Monday, July 02, 2001

VIOLENCE AND GENDER

Letter to the Editor by ISOBEL BUTLER
Irish Times

Sir, - The interim finding of Dr McKeown and colleagues (The Irish Times, June 13th) that women were much more likely than men to inflict violence on their spouses, and their comment that this is in line with international studies, are troubling.

Many Irish and international studies - e.g., Kelleher and O'Connor (1999), McWilliams and Spence (1996), Dobash &Dobash (1996), Casey (1987) - established a completely different pattern, with men as the aggressors in the vast majority of cases.

On a similar topic in your columns last year (September 27th), Prof Monica McWilliams, quoting from the British Home Office report Government Policy around Domestic Violence (1996) wrote, and it bears repeating: "The Government recognises that women are more likely to experience domestic violence at some point in their lives, more likely to experience repeat victimisation, more likely to be injured and to seek help, more likely to experience frightening threats, and more likely to be frightened and upset."

In the 1995-1998 period, of the murders of the 27 women which had been solved or awaiting trial, more than half were committed by a current or former partner and all by men (Kelleher &O'Connor ,1999). Is like being compared with like here? If so, we should have seen approximately 25 men murdered by their partners or former partners in the period.

Kelleher and O'Connor, on the contrary, report that two women were charged with the murder of their male partners and in both cases "a history of domestic violence against the woman was introduced as evidence in court" and "that this is consistent with international literature, which shows that when women murder they are likely to be responding to years of physical and sexual abuse".

That report also documented, as do others, a history of serious physical aggression against women, including many stabbings or threats of stabbing. Research also indicates that a significant number of assaulted pregnant women had a miscarriage as a result. In their 1991 study, McKeown and Gilligan found that the majority of sexual abuse of children was intra-familial, overwhelmingly fathers being the abusers.

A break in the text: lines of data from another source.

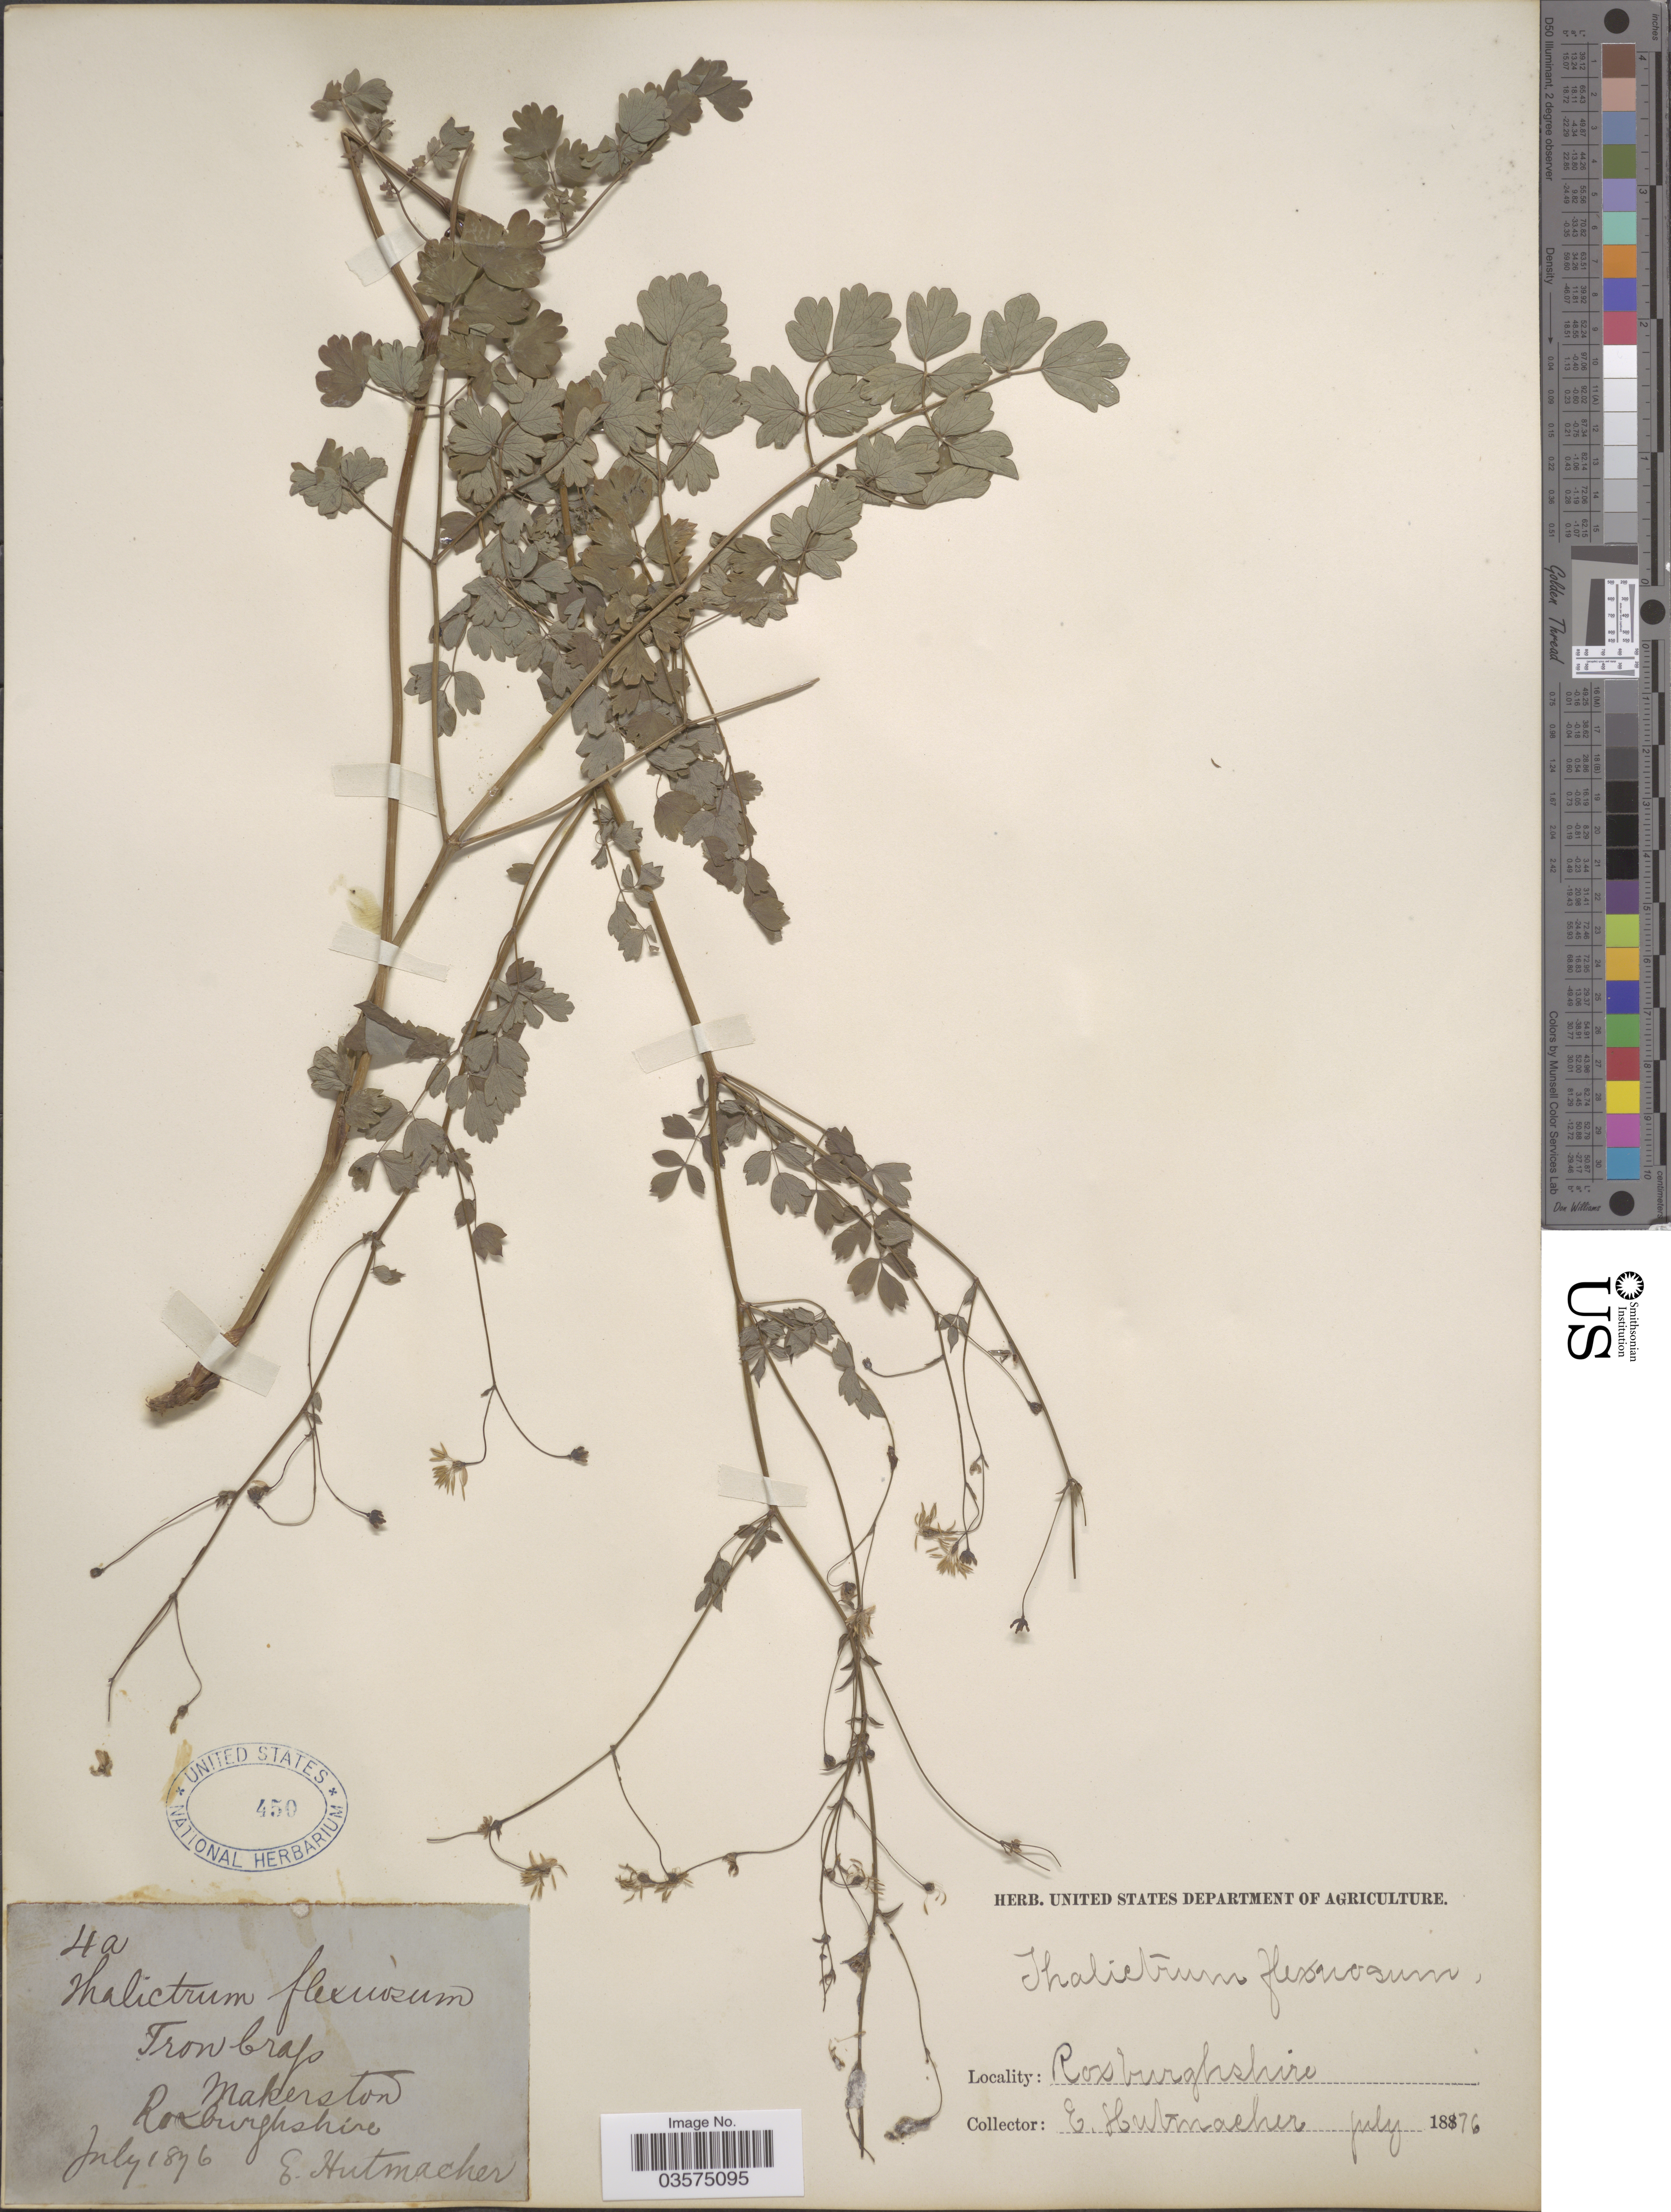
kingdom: Plantae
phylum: Tracheophyta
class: Magnoliopsida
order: Ranunculales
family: Ranunculaceae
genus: Thalictrum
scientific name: Thalictrum flexuosum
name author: Bernh.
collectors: E. Hutmacher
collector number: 4a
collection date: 1876-07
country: United Kingdom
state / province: Scotland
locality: Trow Crags. Makerston. Roxburghshire.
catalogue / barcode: US 450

In 25 years of involvement in marital breakdown, in a voluntary organisation from 1976 to 1990 and for the past 10 years as a family lawyer, my experience is that to a great extent violence or intimidation and threats of violence is a male weapon against women and children and women who experience it cannot continue in the relationship. Generally, where counselling was a viable option, clients did not experience serious personal threats or worse. Where violence is an issue husbands usually refuse to attend counselling or mediation. Is this the reason that the woman is the partner who instigates legal proceedings for divorce or separation?

Dr McKeown and colleagues acknowledge that the severity, context, reasons or initiation of the violence is not evident from the material. I trust that the final report will clarify this further and the discrepancies raised. It would be regrettable indeed if a report to establish the usefulness of counselling in troubled marriages, where like is not equated with like, could be used as a weapon against women who have already suffered more than enough. - Yours, etc.,

ISOBEL BUTLER, Solicitor, Blackrock, Co Dublin.